Entscheidungsstichwort (Thema)
Organisationshaft: Rechtmittel gegen die weitere Vollstreckung. Interesse an der Feststellung der Rechtswidrigkeit der Organisationshaft nach Verlegung in den Maßregelvollzug. zulässige Haftdauer
Leitsatz (amtlich)
1. Die Organisationshaft bereitet die nach der gesetzlichen Regelreihenfolge und der richterlichen Erkenntnis vorweg zu vollziehende Maßregel vor und ist vom Grundsatz her zulässig.

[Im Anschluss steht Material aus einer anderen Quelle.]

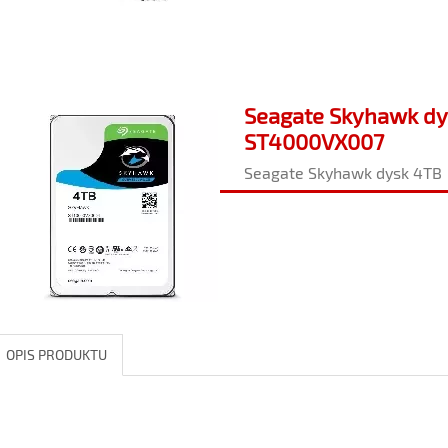
Seagate Skyhawk dy
ST4000VX007
Seagate Skyhawk dysk 4TB
OPIS PRODUKTU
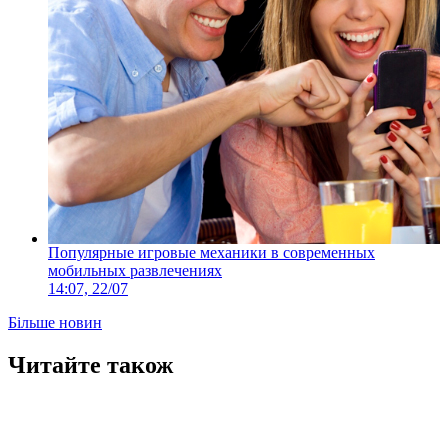
Популярные игровые механики в современных
мобильных развлечениях
14:07, 22/07
Більше новин
Читайте також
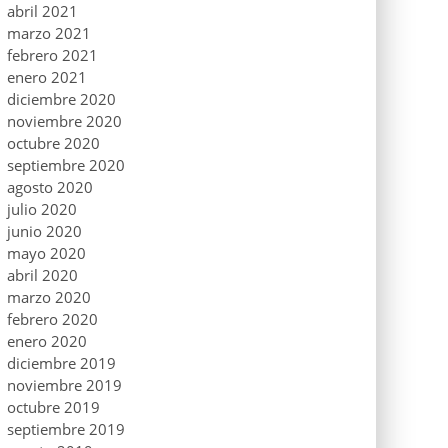
abril 2021
marzo 2021
febrero 2021
enero 2021
diciembre 2020
noviembre 2020
octubre 2020
septiembre 2020
agosto 2020
julio 2020
junio 2020
mayo 2020
abril 2020
marzo 2020
febrero 2020
enero 2020
diciembre 2019
noviembre 2019
octubre 2019
septiembre 2019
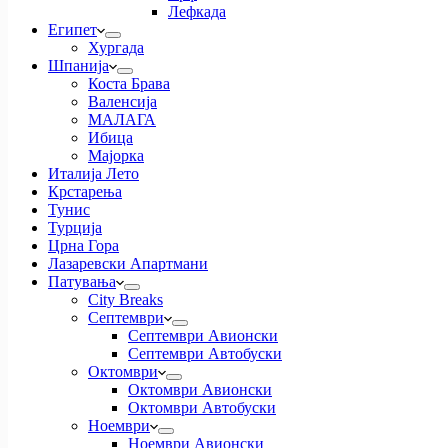
Лефкада
Египет
Хургада
Шпанија
Коста Брава
Валенсија
МАЛАГА
Ибица
Мајорка
Италија Лето
Крстарења
Тунис
Турција
Црна Гора
Лазаревски Апартмани
Патувања
City Breaks
Септември
Септември Авионски
Септември Автобуски
Октомври
Октомври Авионски
Октомври Автобуски
Ноември
Ноември Авионски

2. Die noch vertretbare Dauer der Organisationshaft kann nur im jeweiligen Einzelfall unter Berücksichtigung der Bemühungen der Strafvollstreckungsbehörde um eine beschleunigte Unterbringung des Verurteilten im Maßregelvollzug bestimmt werden.
3. Ist die Bereitstellung eines Unterbringungsplatzes kurzfristig - etwa aufgrund eines bald freiwerdenden Therapieplatzes - möglich ist, so sind ein Zuwarten bis zur Bereitstellung des Behandlungsplatzes und die Fortdauer des Vollzugs der Organisationshaft zulässig, wenn die Vollstreckungsbehörden den Bedarf unverzüglich angemeldet hatte.

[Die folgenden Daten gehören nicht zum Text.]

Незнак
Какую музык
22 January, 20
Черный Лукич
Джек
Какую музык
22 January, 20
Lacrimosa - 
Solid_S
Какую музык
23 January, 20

4. Wird ein Behandlungsplatz erst mittelfristig oder gar langfristig frei oder ist nicht absehbar, wann ein Unterbringungsplatz verfügbar ist, ist die Vollstreckungsbehörde hingegen gehalten, sich um einen (zeitlich früher) verfügbaren Unterbringungsplatz außerhalb des zuständigen Landschaftsverbands zu bemühen und, sofern dies erfolglos ist, ggf. auch um einen solchen außerhalb des jeweiligen Bundeslandes. Unzulässig ist die weitere Organisationshaft unter Berücksichtigung der Umstände des Einzelfalls erst, wenn diese Bemühungen innerhalb eines angemessenen Zeitraums nicht erfolgreich sind.
Tenor
Die sofortige Beschwerde ist erledigt.
Es wird festgestellt, dass der (weitere) Vollzug der Organisationshaft vom 11. Dezember 2020 bis zum 16. März 2021 unzulässig war.

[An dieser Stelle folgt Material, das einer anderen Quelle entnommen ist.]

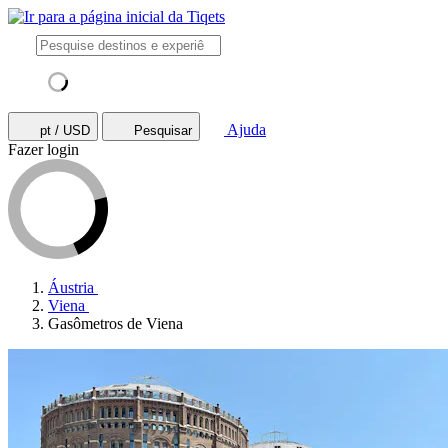
Ajuda
pt / USD
Pesquisar
Fazer login
Áustria
Viena
Gasômetros de Viena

Die Kosten des Beschwerdeverfahrens und die notwendigen Auslagen des Verurteilten werden der Landeskasse auferlegt.
Gründe
I.
Der Verurteilte befand sich in der Zeit vom 17. Februar 2020 bis zum 17. März 2020 und sodann - nach Vollstreckung einer Ersatzfreiheitstrafe in einer anderen Sache - vom 13. Mai 2020 bis zum 9. August 2020 in Untersuchungshaft und wurde durch Urteil der 2. großen Strafkammer des Landgerichts X vom 10. August 2020, das am selben Tag rechtskräftig geworden ist, wegen schweren Raubes zu einer Freiheitsstrafe von 2 Jahren verurteilt. Ferner wurde seine Unterbringung in einer Entziehungsanstalt gem. § 64 StGB angeordnet. Eine Anordnung, wonach die Strafe oder ein Teil der Strafe vor der Maßregel zu vollziehen ist (§ 67 Abs. 2 StGB), enthält das Urteil nicht, so dass der Verurteilte noch am selben Tag in Organisationshaft überführt wurde.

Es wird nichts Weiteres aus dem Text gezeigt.